== RECORDS FOR PROCESSING

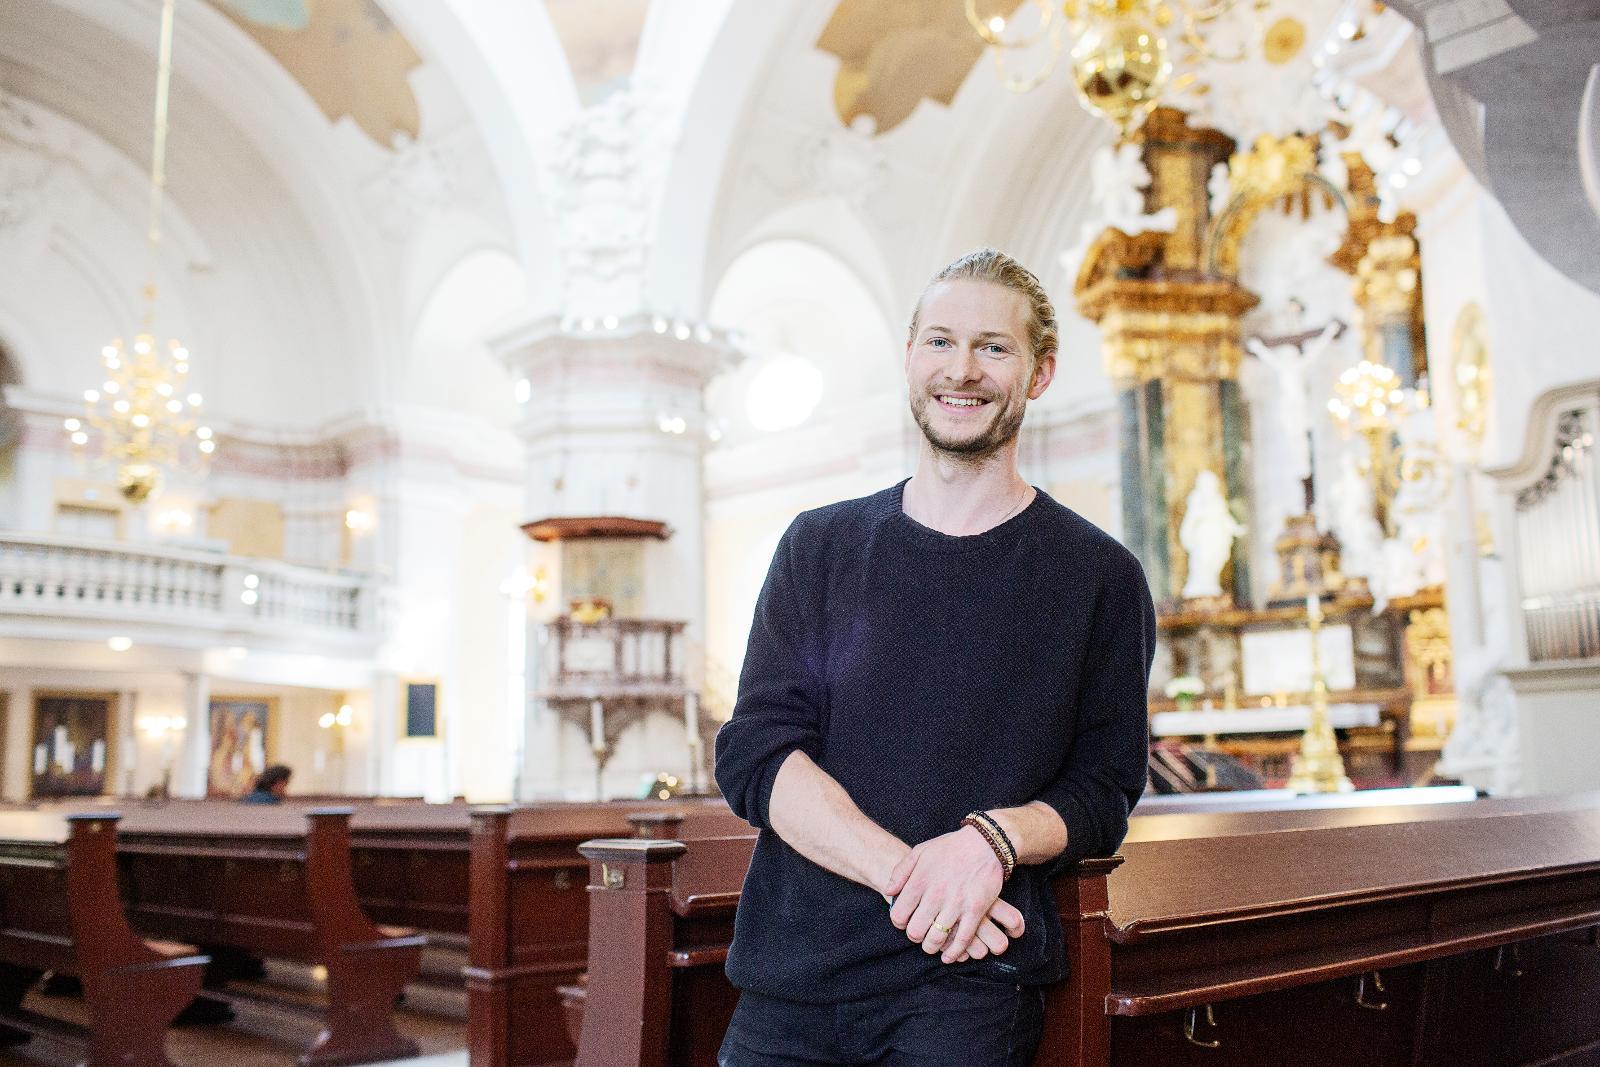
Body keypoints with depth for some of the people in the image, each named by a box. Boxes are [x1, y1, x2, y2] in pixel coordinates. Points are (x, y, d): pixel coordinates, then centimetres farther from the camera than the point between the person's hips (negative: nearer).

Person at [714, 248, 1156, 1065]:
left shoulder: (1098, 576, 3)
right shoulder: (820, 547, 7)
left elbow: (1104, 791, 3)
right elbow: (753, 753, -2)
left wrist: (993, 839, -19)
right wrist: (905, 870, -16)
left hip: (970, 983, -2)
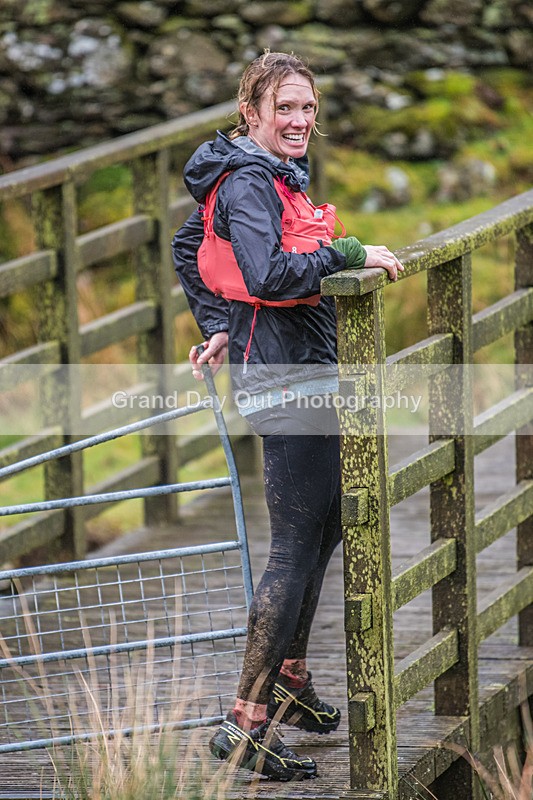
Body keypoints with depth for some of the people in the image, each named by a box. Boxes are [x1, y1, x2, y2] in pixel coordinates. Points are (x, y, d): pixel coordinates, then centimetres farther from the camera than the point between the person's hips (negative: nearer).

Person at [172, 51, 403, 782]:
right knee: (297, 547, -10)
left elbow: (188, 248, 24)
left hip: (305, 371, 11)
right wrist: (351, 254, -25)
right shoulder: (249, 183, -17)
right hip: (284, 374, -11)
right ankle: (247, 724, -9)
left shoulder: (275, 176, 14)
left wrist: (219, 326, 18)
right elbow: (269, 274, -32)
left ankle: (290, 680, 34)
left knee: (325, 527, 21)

====

_EXERCISE:_
Copy out all the records above line for line, leaving out the pictures.

_OUTPUT FOR THIS EXERCISE:_
Body keypoints with depth for some of the people in the image, each named by a box. Boxes are [x1, y1, x2, y2] in pixel coordinates. Points are (x, y, d): pixel coordinates, then centimetres farther from the camera than the point between the person's hips (negative: nearer).

Person at [714, 248, 1156, 1065]:
left shoulder: (1098, 576, 3)
right shoulder: (820, 547, 7)
left elbow: (1104, 791, 3)
right elbow: (753, 753, -2)
left wrist: (993, 839, -19)
right wrist: (905, 870, -16)
left hip: (970, 983, -2)
Body keypoints with depth for some of the people in the image, each named by a box. Boxes are [x1, y1, x2, y2] in pixel coordinates. Points are (x, y, d): pixel coordinates, then centimetres farther from the camera than the point between the person's hips (negative: nearer).

Person at [172, 51, 403, 782]:
right knee: (297, 547, -10)
left elbow: (188, 248, 24)
left hip: (305, 371, 11)
right wrist: (351, 254, -25)
right shoulder: (249, 183, -17)
right hip: (284, 374, -11)
right ankle: (247, 724, -9)
left shoulder: (275, 176, 14)
left wrist: (219, 326, 18)
right elbow: (269, 274, -32)
left ankle: (290, 680, 34)
left knee: (325, 527, 21)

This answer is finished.